Thanks for sharing your insights and experience, Dan! I agree with you that managers have to first acknowledge the crucial role of employees as communication assets. Like what Kim and Rhee (2011) found in their study, employees are actually micro-boundary spanners; they not only talk favorably or negatively about the company outside, but also can help monitor the environment, pick up useful information, and share it with organizational managers and other employees. So, it’s important to engage employees, empower them, and provide them opportunities and channels to voice their opinions. Actually, one of my other studies found that when employees are empowered, they will trust the organization more, more committed to, and satisfied with the organization.
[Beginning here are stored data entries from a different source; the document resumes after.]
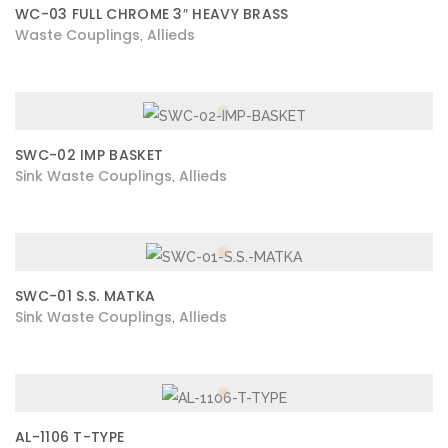
WC-03 FULL CHROME 3″ HEAVY BRASS
Waste Couplings
Allieds
,
SWC-02 IMP BASKET
Sink Waste Couplings
Allieds
,
SWC-01 S.S. MATKA
Sink Waste Couplings
Allieds
,
AL-1106 T-TYPE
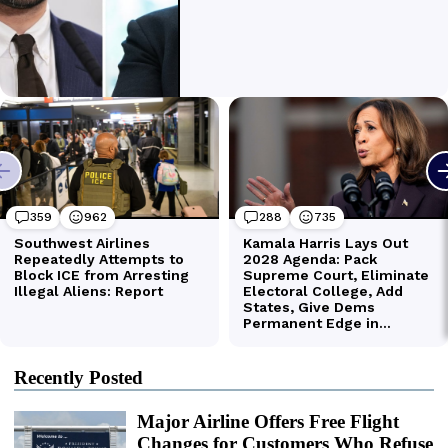
Recently Posted
Major Airline Offers Free Flight
Changes for Customers Who Refuse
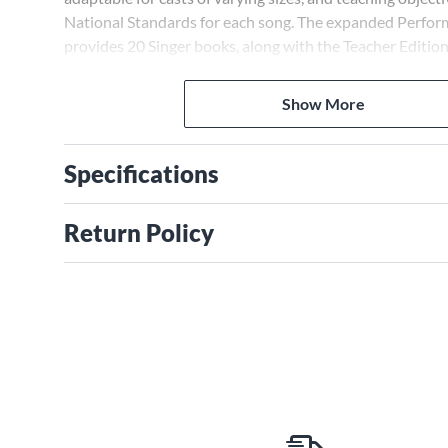
National Standards for each song. The expanded Perfo
provides 20 Singer books, along with the Teacher Editio
Available separately: Teacher Edition, Singer 5-Pak, Pre
vocals), Preview Pak (1 Singer book, 1 Preview CD),
Show More
Performance/Accompaniment CD, Performance Kit/CD (T
Books, P/A CD). Duration: ca. 35 minutes. Suggested for 
Specifications
Return Policy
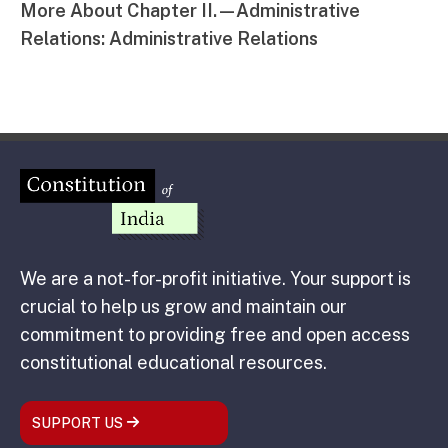
More About Chapter II.—Administrative
Relations: Administrative Relations
We are a not-for-profit initiative. Your support is
crucial to help us grow and maintain our
commitment to providing free and open access
constitutional educational resources.
SUPPORT US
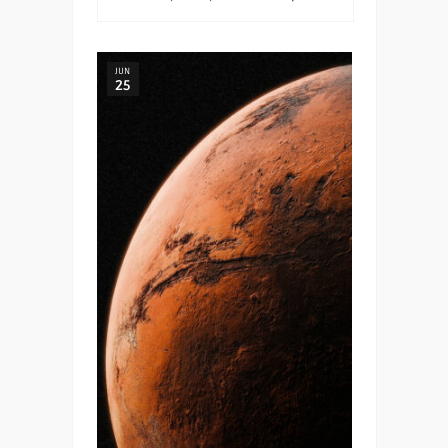
JUN
25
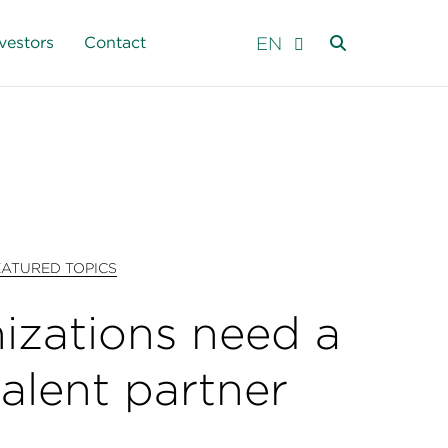
EN
vestors
Contact
EATURED TOPICS
izations need a
talent partner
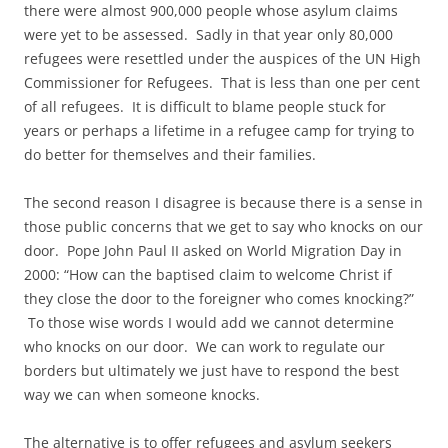
there were almost 900,000 people whose asylum claims
were yet to be assessed. Sadly in that year only 80,000
refugees were resettled under the auspices of the UN High
Commissioner for Refugees. That is less than one per cent
of all refugees. It is difficult to blame people stuck for
years or perhaps a lifetime in a refugee camp for trying to
do better for themselves and their families.
The second reason I disagree is because there is a sense in
those public concerns that we get to say who knocks on our
door. Pope John Paul II asked on World Migration Day in
2000: “How can the baptised claim to welcome Christ if
they close the door to the foreigner who comes knocking?”
To those wise words I would add we cannot determine
who knocks on our door. We can work to regulate our
borders but ultimately we just have to respond the best
way we can when someone knocks.
The alternative is to offer refugees and asylum seekers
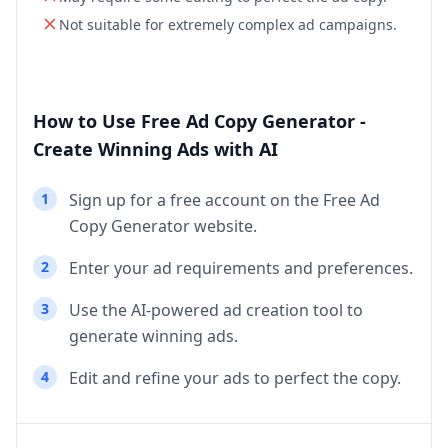
Not suitable for extremely complex ad campaigns.
How to Use Free Ad Copy Generator -
Create Winning Ads with AI
1
Sign up for a free account on the Free Ad
Copy Generator website.
2
Enter your ad requirements and preferences.
3
Use the AI-powered ad creation tool to
generate winning ads.
4
Edit and refine your ads to perfect the copy.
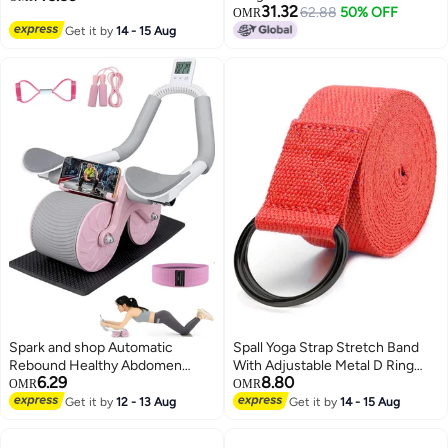
31.32
62.88
50% OFF
OMR
Get it by
14 - 15 Aug
Spark and shop Automatic
Spall Yoga Strap Stretch Band
Rebound Healthy Abdomen
With Adjustable Metal D Ring
6.29
8.80
Exercise Roller Wheel with
Buckle Loop Exercise And
OMR
OMR
Elbow Support and Timer
Fitness Stretching For Yoga
Get it by
12 - 13 Aug
Get it by
14 - 15 Aug
Multicolour
Pilates Physical Therapy Dance
Gym Workouts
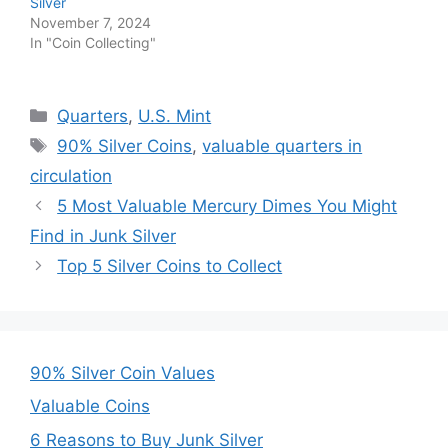
Silver
November 7, 2024
In "Coin Collecting"
Categories
Quarters
,
U.S. Mint
Tags
90% Silver Coins
,
valuable quarters in
circulation
5 Most Valuable Mercury Dimes You Might
Find in Junk Silver
Top 5 Silver Coins to Collect
90% Silver Coin Values
Valuable Coins
6 Reasons to Buy Junk Silver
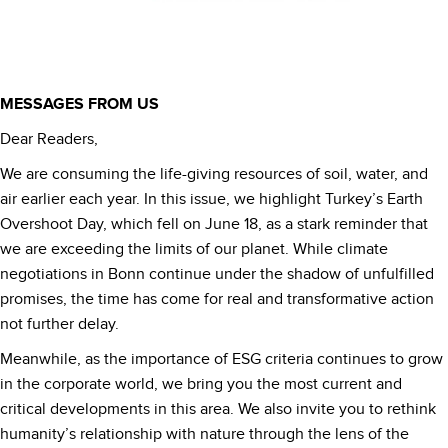
MESSAGES FROM US
Dear Readers,
We are consuming the life-giving resources of soil, water, and
air earlier each year. In this issue, we highlight Turkey’s Earth
Overshoot Day, which fell on June 18, as a stark reminder that
we are exceeding the limits of our planet. While climate
negotiations in Bonn continue under the shadow of unfulfilled
promises, the time has come for real and transformative action
not further delay.
Meanwhile, as the importance of ESG criteria continues to grow
in the corporate world, we bring you the most current and
critical developments in this area. We also invite you to rethink
humanity’s relationship with nature through the lens of the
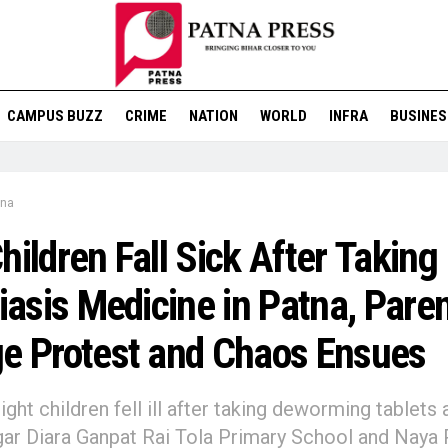
CAMPUS BUZZ
CRIME
NATION
WORLD
INFRA
BUSINES
tna
hildren Fall Sick After Taking
riasis Medicine in Patna, Pare
e Protest and Chaos Ensues
ight children fell ill after taking deworming tablets 
r Diara Ganpat Rai Tola Primary School and Naya 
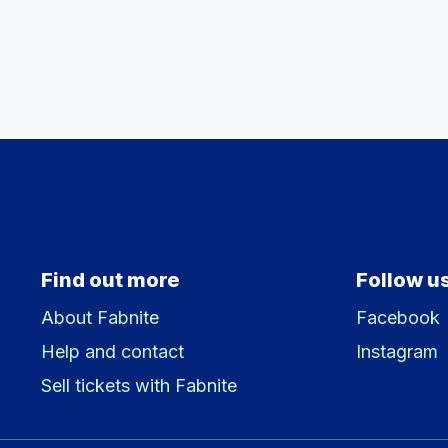
Find out more
Follow u
About Fabnite
Facebook
Help and contact
Instagram
Sell tickets with Fabnite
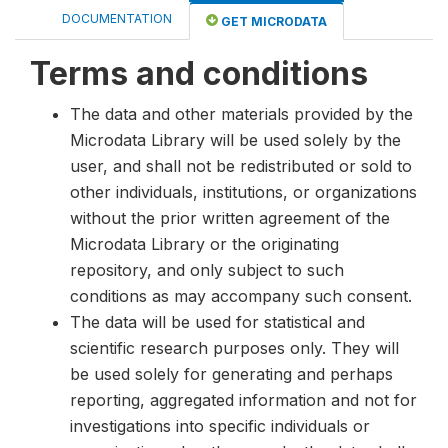
DOCUMENTATION
GET MICRODATA
Terms and conditions
The data and other materials provided by the
Microdata Library will be used solely by the
user, and shall not be redistributed or sold to
other individuals, institutions, or organizations
without the prior written agreement of the
Microdata Library or the originating
repository, and only subject to such
conditions as may accompany such consent.
The data will be used for statistical and
scientific research purposes only. They will
be used solely for generating and perhaps
reporting, aggregated information and not for
investigations into specific individuals or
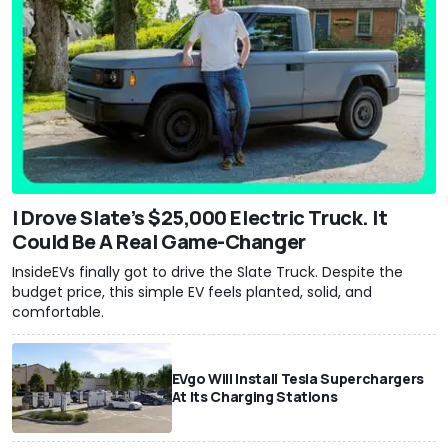
I Drove Slate’s $25,000 Electric Truck. It
Could Be A Real Game-Changer
InsideEVs finally got to drive the Slate Truck. Despite the
budget price, this simple EV feels planted, solid, and
comfortable.
EVgo Will Install Tesla Superchargers
At Its Charging Stations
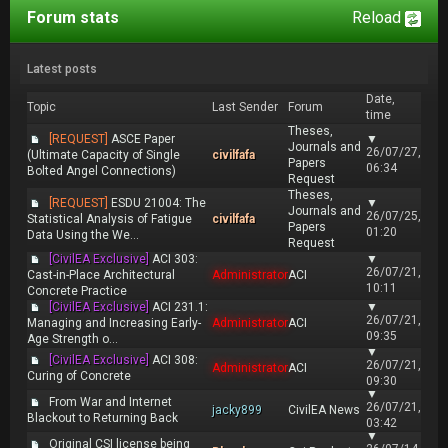
Forum stats
Reload
Latest posts
Date,
Topic
Last Sender
Forum
time
Theses,
[REQUEST]
ASCE Paper
▼
Journals and
26/07/27,
(Ultimate Capacity of Single
civilfafa
Papers
06:34
Bolted Angel Connections)
Request
Theses,
[REQUEST]
ESDU 21004: The
▼
Journals and
26/07/25,
Statistical Analysis of Fatigue
civilfafa
Papers
01:20
Data Using the We...
Request
[CivilEA Exclusive]
ACI 303:
▼
26/07/21,
Cast-in-Place Architectural
Administrator
ACI
10:11
Concrete Practice
[CivilEA Exclusive]
ACI 231.1:
▼
26/07/21,
Managing and Increasing Early-
Administrator
ACI
09:35
Age Strength o...
▼
[CivilEA Exclusive]
ACI 308:
26/07/21,
Administrator
ACI
Curing of Concrete
09:30
▼
From War and Internet
26/07/21,
jacky899
CivilEA News
Blackout to Returning Back
03:42
▼
Original CSI license being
Also, culture could be another factor here. It’s possible that in some high-power distance countries, people in general respect power and authority, and sometimes even fear people at higher positions; so they may be reluctant to voice their opinions. I think in such cultures, it’s even more important for managers to delegate power and encourage employee participation.
You did a good job and it is worth reading. Indeed challenges of internal reputation building in most organizations especially in my country Ghana is created by bad management practices. Most managers tend to under rate the role of employees in reputation building when internal communication within the organization is poorly handled. Again most managers are so autocratic that employees are unwilling to point out issues that are militating against good corporate reputation because they are not made to be part of decision making. Even PR practitioners in most organizations are not part of management meetings where decisions are taken. In short leadership styles are a part of the problem. Indeed continuous training of managers in leadership and management is crucial and effective communication within the organization cannot be overemphasized.
Thanks much for your insightful comment, Stacey! I totally agree with you that hiring/promoting managers with authentic qualities alone may not solve the problem. Developing an integrated communication system which opts for authenticity and transparency and providing leader communication training with a combination of various techniques is the key. And that’s where the critical roles of communication/PR managers come into play.
Other related questions I have been thinking about, which I believe you and other PR colleagues can offer some insight are 1) how to measure such training programs, and how to link authentic leadership communication to ROI (i.e., what kind of evaluative metrics would be effective); and 2) how to incorporate the advantageous tools of social media in leadership or employee communication, considering its great potential to boost transparency and authenticity. I am currently exploring these questions in other projects, and I am eager to hear some industry leaders’ opinions, insights, and experiences.
Many thanks again for sharing! 🙂
External reputational problems are often caused by internal management problems. Hiring/promoting managers with “authentic” qualities is easier said than done. Organizations are full of managers promoted because they did their job well, not because they had the potential to be quality, authentic managers.
We have found that the training needs to be done with a combination of many techniques including “in the moment” mentoring, coaching, 360 evaluations, teaming and more. Removing managers from their environment for training only to insert them back in the status quo of pressures, systems and personalities is a recipe for failure no matter their issue.